Однако чехи невозмутимо качают головами:
- То ничего, княже. Мы знам, каковы у воеводы пельмени. У нас не то. Ты пробуй, потом скажешь.
- Да некуда! Спасибо!
- То неверно. Один всегда зайдет. Там посмотрим. Только обязательно его первейше в сливки, а потом в рот уже. И разгрызай медлейше, а то рот сошпаришь.
Дмитрий побоялся обидеть хозяев. Он осторожно взял пельмень (тот был маленький, раза в три меньше константинова), бросил его в плошку со сливками, как это сделали чехи, и отправил в рот целиком. Потом осторожненько разгрыз, приоткрывая рот и втягивая воздух, чтобы остудить, и просто обалдел: вкус оказался совсем не тот, что у больших, но по-своему изумителен! Проглотив, он быстро взял второй, бросил в сливки и услышал сдержанный гогот, то ржали уже чехи - теперь только он вспомнил, что отказывался и от первого, и сам засмеялся, но пельмень не оставил. И тут, внимательно посмотрев на князя, за ложку взялся монах. За столом повалились от хохота, на что Ипатий отреагировал невозмутимо:
- Надо же и чешский вкус узнать. Раз князь не лопнул, значит, меня тем более Бог милует.
Худо-бедно, но Бобер с монахом уговорили и тут по полной миске. Дмитрий чувствовал: не нагнуться, и дивился - ведь никогда еще он не съедал так много. Вспомнил рассказы отца о "тверьской" ухе и только теперь его понял и поверил. Попытался вернуться к серьезному разговору:
- Иржи, Рехек. Вот говорите, что все наладили, все путем. И что же, никаких трудностей?
- Ну й, без того ж не бывает.
- А в чем главная загвоздка?
- Тетивы. О то тут совсем ни к черту. Та й в Москве не ахти. Той тут волов мало. Пашут на лошадях, не то что у вас на Волыни. Там волов тьма, потому и с жилами не проблема. А тут...
- А тут?! Неужто у вас коров, да быков мало?! А, Владимир Андреич?
- Коров полно, а быки только на племя.
- А куда ж вы бычков?
- На мясо.
- Рехек, а молодых бычков жилы разве не...
- Ай, что ты, княже! Не моложе двух лет, та й обязательно не бычачьи, а воловьи.
- Что так? Почему?!
- Та й Бог е знат. Так и все. Воловьи упруже и крепчейше. Так!
- Неужто в Чернигов или Киев за такой-то малостью? - недовольно цедит монах. Он, как и Дмитрий, сидит очень прямо и все время старается поудобней разместить на коленях свой до неприличия раздувшийся живот.
- В арбалете малостей нет, - очень серьезно говорит Рехек, - а тетива особенно не малость, а первейшая часть.
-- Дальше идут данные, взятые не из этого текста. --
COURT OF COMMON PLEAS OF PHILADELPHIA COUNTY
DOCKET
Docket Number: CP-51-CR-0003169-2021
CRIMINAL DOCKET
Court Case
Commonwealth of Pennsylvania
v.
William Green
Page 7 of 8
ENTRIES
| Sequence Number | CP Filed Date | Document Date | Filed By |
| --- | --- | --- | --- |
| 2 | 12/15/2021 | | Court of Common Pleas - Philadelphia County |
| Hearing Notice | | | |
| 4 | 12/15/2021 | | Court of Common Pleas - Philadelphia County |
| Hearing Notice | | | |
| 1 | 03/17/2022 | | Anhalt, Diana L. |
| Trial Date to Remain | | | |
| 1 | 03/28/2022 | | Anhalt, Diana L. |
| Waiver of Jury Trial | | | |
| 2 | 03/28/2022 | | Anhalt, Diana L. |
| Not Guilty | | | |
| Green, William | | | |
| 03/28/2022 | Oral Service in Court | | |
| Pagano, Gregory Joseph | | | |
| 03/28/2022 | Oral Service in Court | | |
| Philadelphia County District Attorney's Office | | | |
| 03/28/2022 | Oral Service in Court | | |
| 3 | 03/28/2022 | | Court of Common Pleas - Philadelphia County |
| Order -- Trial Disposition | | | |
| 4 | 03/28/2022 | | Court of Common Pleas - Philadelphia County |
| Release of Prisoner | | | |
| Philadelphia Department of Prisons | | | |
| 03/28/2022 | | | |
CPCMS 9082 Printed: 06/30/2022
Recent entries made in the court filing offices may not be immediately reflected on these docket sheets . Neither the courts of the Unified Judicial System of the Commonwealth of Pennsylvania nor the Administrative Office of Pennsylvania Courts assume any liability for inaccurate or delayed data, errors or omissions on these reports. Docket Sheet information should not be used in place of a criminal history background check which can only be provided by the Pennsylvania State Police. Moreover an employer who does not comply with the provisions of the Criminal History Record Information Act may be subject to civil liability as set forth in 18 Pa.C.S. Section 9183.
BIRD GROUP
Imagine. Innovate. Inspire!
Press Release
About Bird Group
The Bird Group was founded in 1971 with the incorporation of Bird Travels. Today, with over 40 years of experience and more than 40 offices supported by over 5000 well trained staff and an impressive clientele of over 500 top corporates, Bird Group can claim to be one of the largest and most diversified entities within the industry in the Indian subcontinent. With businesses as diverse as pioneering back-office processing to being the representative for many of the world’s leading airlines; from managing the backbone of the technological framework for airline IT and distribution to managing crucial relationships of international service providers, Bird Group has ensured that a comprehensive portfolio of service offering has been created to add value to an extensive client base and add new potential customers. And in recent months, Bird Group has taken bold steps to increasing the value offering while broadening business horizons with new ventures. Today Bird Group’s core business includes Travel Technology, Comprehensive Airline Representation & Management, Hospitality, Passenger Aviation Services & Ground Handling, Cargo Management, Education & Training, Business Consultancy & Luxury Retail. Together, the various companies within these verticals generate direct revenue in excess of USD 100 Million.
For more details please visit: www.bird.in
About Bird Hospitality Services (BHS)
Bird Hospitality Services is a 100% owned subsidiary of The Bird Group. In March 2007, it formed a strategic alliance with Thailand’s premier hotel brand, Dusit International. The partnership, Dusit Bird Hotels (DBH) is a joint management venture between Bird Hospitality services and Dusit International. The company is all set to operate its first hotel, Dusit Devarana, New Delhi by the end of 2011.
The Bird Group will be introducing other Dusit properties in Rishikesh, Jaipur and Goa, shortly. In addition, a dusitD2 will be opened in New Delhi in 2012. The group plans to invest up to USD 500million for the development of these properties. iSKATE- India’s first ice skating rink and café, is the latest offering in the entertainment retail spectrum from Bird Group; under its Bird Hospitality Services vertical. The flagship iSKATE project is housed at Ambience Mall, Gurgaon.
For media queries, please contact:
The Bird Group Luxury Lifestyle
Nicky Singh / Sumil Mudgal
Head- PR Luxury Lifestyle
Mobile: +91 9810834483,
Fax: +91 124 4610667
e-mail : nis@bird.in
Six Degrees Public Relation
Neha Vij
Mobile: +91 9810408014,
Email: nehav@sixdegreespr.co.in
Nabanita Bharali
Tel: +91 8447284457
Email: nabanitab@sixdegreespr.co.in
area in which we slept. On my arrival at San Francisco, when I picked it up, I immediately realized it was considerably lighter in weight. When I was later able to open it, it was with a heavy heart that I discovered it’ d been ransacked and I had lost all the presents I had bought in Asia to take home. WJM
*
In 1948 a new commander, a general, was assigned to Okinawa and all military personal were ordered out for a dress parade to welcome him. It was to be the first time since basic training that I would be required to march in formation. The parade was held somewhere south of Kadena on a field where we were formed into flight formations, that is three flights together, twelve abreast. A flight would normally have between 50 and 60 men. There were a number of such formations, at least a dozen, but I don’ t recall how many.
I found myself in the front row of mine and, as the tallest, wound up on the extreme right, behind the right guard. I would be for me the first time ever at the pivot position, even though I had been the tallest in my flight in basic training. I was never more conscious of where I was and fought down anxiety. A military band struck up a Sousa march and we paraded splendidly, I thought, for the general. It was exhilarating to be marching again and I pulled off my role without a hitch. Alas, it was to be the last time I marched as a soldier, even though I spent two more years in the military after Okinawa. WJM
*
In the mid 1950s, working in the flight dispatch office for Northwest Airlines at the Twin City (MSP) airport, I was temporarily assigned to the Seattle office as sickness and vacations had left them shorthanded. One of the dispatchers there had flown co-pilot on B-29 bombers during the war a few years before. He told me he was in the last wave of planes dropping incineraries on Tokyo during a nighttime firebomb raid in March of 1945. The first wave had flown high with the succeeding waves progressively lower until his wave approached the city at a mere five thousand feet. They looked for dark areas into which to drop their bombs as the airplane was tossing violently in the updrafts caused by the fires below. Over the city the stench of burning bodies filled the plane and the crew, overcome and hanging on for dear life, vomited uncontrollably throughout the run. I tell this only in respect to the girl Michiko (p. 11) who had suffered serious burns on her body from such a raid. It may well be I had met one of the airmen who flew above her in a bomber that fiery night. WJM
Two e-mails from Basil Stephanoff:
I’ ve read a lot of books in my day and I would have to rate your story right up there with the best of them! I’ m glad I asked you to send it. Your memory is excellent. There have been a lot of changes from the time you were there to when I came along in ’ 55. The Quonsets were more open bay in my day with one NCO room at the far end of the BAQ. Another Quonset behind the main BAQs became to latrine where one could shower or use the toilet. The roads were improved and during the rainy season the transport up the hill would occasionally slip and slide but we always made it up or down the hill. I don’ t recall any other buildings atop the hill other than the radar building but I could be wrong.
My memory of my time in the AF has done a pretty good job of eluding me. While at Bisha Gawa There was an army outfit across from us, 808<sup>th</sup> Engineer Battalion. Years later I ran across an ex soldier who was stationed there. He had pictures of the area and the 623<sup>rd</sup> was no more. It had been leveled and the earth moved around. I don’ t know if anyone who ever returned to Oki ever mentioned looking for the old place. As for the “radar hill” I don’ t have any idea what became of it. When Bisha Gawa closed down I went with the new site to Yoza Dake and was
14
Глупо это не понимать.
Бобер удивленно раскрывает глаза, он впервые слышит серьезное и резкое суждение из уст чеха, монах виновато крутит головой, а Владимир, неожиданно для всех, как отрубает:
- Если надо, то надо и в Чернигов, и в Киев. Что тут страшного? Мало, что ли, у нас купцов, с Черниговом и с Киевом завязанных? Им поручить будут возить. Но что везти, где брать? Они ж не понимают, они тебе такого навезут... Так что сначала знающему кому-то ехать надо, наладить все.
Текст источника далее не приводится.